Боясь утомить больного, я несколько раз порывался уйти, но Сергей Николаевич задерживал меня, словно хотел выговориться.

— Не спешите, — говорил он. — У вас впереди много лет. Мы с вами больше не увидимся. Еду домой умирать, в Алушту.

1 декабря он сказал Христине Михайловне, что умрет через три дня в 8 часов вечера. Просил похоронить его на усадьбе возле виноградника у любимой скамейки, откуда открывается морская даль. 3 декабря он просил жену позвонить мне в Москву и передать прощальный привет.
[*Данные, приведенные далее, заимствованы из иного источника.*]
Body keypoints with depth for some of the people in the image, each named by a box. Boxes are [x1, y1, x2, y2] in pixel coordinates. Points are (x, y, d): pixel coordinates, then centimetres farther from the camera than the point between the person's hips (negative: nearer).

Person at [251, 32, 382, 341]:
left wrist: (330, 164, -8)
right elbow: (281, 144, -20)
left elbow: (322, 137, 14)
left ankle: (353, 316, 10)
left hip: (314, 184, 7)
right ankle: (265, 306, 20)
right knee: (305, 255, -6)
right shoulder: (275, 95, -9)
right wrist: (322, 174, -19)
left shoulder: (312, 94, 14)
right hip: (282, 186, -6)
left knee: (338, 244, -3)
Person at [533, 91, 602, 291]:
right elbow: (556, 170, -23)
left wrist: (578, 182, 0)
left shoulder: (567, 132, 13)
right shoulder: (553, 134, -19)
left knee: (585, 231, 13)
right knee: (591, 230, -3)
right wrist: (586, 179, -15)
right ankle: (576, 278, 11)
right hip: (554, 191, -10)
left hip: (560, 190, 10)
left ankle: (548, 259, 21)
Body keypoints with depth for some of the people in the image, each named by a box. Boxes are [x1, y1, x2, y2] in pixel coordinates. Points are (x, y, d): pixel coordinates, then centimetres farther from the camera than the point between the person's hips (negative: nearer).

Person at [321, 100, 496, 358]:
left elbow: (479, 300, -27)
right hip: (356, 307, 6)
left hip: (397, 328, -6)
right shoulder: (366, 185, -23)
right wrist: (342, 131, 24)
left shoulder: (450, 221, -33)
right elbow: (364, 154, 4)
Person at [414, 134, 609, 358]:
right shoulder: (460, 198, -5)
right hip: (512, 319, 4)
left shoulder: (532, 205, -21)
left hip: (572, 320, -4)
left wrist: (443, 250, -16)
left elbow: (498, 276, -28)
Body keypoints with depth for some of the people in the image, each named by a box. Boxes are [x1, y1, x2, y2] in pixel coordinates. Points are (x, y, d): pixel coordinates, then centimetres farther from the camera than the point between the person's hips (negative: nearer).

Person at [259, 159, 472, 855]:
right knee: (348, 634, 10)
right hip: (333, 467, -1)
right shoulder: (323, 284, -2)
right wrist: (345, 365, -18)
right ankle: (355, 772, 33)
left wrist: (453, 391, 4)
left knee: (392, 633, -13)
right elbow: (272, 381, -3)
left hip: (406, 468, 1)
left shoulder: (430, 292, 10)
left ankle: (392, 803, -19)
В Два часа дня я слышал по телефону далекий срывающийся голос Христины Михайловны:

— Сергей Николаевич прощается с вами… Он говорит, что сегодня умрет… в восемь часов вечера…

Он умер в тот же вечер в восемь часов с минутами в полном сознании, простившись с родными и близкими. А накануне газета «Литературная Россия» опубликовала его беседу со своим корреспондентом. Это была лебединая песнь богатыря русской литературы, сыновье прости и прощай, обращенное к матери-Родине. Он говорил: «Когда я гляжу на снежные шапки Крымских гор, то мне видится вся наша обетованная прекрасная Родина, дороже и родней которой для нас нет ничего на свете. Так же, как эти горные вершины, возвышаешься ты, наша мать Россия, над материками и континентами!»
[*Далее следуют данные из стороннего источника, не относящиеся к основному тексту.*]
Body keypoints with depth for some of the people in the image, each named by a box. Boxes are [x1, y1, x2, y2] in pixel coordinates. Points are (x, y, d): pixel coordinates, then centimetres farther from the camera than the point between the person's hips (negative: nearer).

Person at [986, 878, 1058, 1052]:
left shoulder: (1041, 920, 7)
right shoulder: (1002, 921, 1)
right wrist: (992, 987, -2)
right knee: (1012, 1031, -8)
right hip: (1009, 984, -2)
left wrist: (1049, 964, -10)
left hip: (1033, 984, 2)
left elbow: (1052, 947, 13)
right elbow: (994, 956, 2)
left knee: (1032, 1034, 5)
Как больно читать сегодня эти слова, когда наша Россия уничтожена и разграблена международной сионистской мафией. «…Никогда еще наша Родина не была так сильна, прекрасна, величава, как ныне. Никогда еще не представала перед миром в такой животворной и лучезарной красоте», — с сыновьей гордостью заявлял великий художник слова. И в своем последнем слове он сказал о родной русской речи: «От колыбели, через всю жизнь проносим мы певучее, сверкающее самоцветами русское слово. Разве могут стереться и устареть слова, написанные нашими классиками. Ведь эти слова изваяны в мраморе, отлиты из бронзы. Они — навеки!»
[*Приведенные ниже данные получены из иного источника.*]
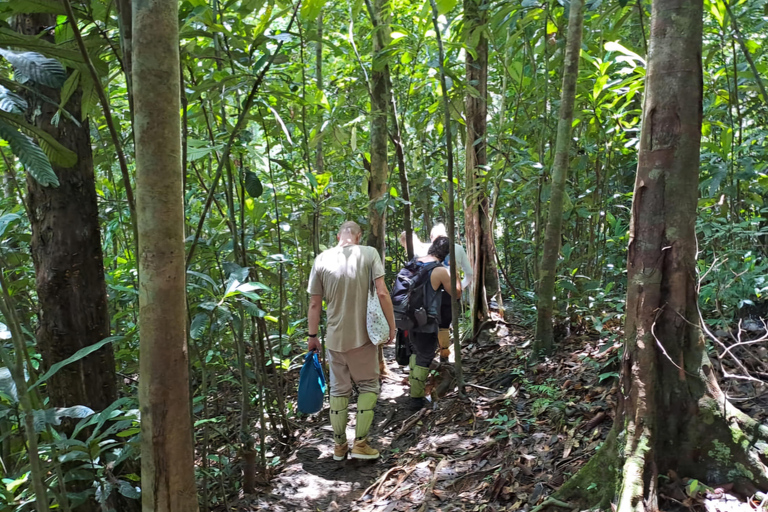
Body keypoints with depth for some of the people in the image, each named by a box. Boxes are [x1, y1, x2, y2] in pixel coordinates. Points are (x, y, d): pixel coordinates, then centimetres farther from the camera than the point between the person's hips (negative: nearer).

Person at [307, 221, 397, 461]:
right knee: (368, 386, 13)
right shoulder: (368, 253, -7)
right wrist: (392, 326, -3)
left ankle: (339, 446, 22)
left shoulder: (322, 259, 0)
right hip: (362, 336, -3)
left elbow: (314, 303, 2)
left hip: (334, 338, 3)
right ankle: (360, 443, 11)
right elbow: (382, 293, -13)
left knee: (339, 389, 14)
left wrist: (312, 336, 11)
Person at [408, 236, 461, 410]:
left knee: (416, 352, 25)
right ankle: (416, 398, 12)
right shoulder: (441, 271, -16)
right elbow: (456, 293, -4)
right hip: (428, 321, -7)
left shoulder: (414, 263, 3)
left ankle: (414, 387, 34)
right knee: (425, 358, 6)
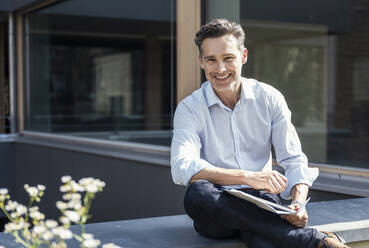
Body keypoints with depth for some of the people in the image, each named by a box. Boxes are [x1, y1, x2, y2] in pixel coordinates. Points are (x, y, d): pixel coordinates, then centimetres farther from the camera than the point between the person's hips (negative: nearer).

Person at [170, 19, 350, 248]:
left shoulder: (269, 98, 6)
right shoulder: (190, 109, -2)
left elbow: (294, 160, 4)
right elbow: (182, 168, -19)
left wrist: (299, 203, -18)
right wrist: (248, 177, -31)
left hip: (261, 204, -2)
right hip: (216, 212, 2)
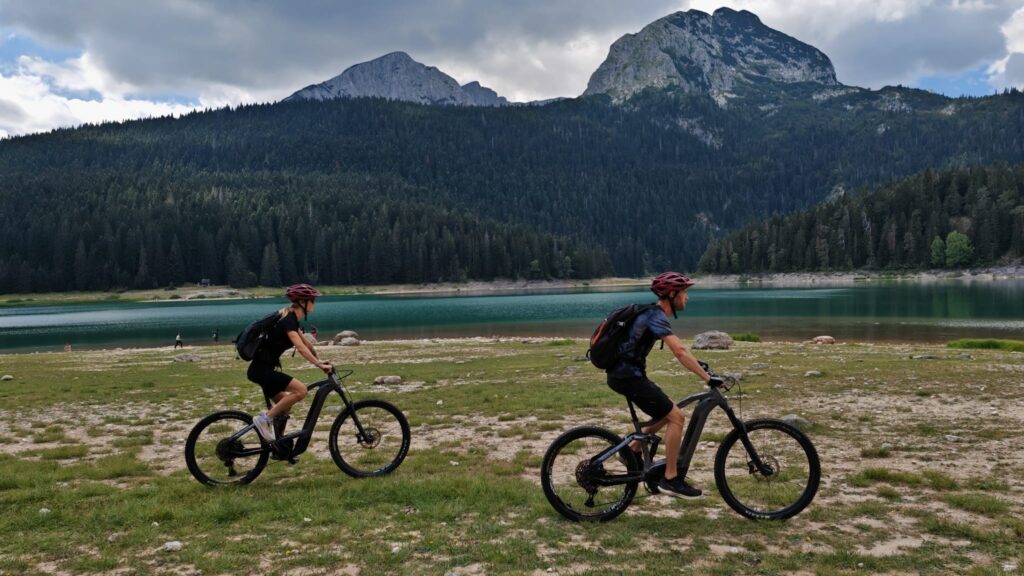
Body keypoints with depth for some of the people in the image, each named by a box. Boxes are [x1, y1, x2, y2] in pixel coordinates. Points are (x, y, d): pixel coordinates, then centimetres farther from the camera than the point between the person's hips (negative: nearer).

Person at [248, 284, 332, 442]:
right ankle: (264, 419, -13)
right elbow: (300, 347, -30)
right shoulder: (289, 320, -17)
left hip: (263, 368, 10)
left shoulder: (291, 318, 13)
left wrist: (319, 360, 21)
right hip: (262, 369, -10)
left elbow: (304, 342, 22)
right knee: (300, 390, -21)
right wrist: (319, 364, -33)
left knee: (284, 406, 16)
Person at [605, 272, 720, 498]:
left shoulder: (653, 313, 14)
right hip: (628, 376, -10)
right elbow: (679, 352, -28)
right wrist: (708, 379, -27)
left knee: (668, 412, 18)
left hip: (625, 373, 10)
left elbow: (678, 349, 27)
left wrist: (698, 365, 21)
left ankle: (632, 449, 19)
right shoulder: (656, 316, -17)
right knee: (676, 417, -8)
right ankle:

Разве мог он думать, — что такое в кошмарном сне не приснится, — что всего через тридцать лет потомки фельдманов, гусов и басов через эфир и бульварные издания будут уродовать русский язык, засорять его жаргоном, а законодателем российской словесности станет лагерный «мессия», Солженицин, приложивший руку к разгрому великого государства.

Как бы ни бесновались захватившие власть космополиты, им не удастся вычеркнуть из истории русской словесности ее классика Сергея Николаевича Сергеева-Ценского. В год его юбилея Союз писателей России учредил литературную премию «Преображение России» им. Сергеева-Ценского.